= Task objective =
Count the lines of the records below that contain the word "What", and reply with only that number.

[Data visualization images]
Segment Open

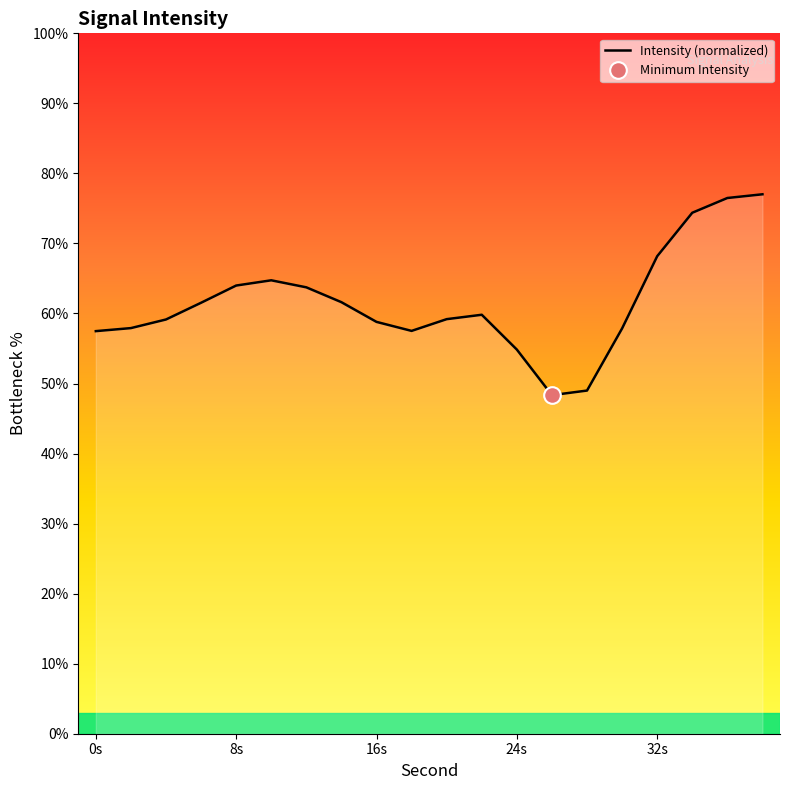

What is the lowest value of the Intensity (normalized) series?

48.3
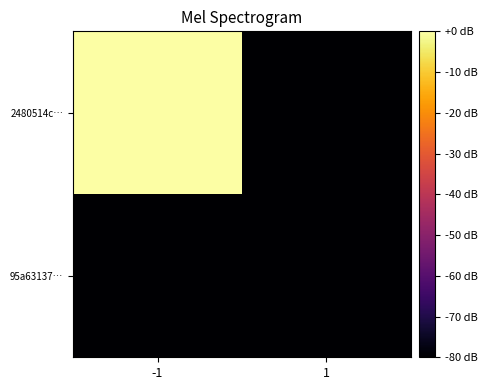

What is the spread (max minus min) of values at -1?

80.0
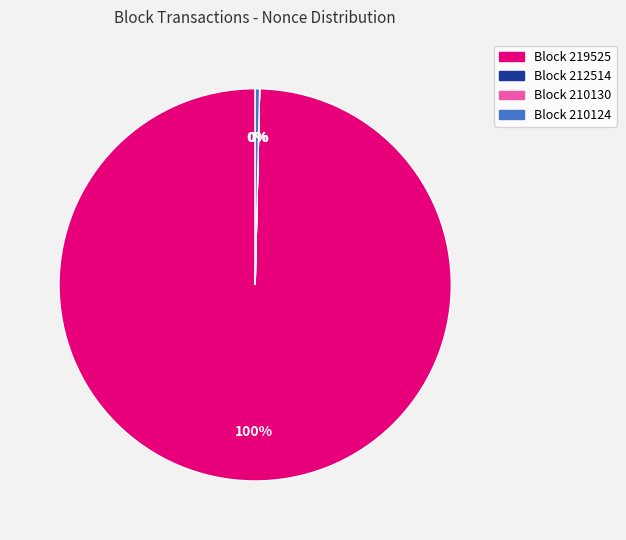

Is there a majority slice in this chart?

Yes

Segment Closed

= Task result =
2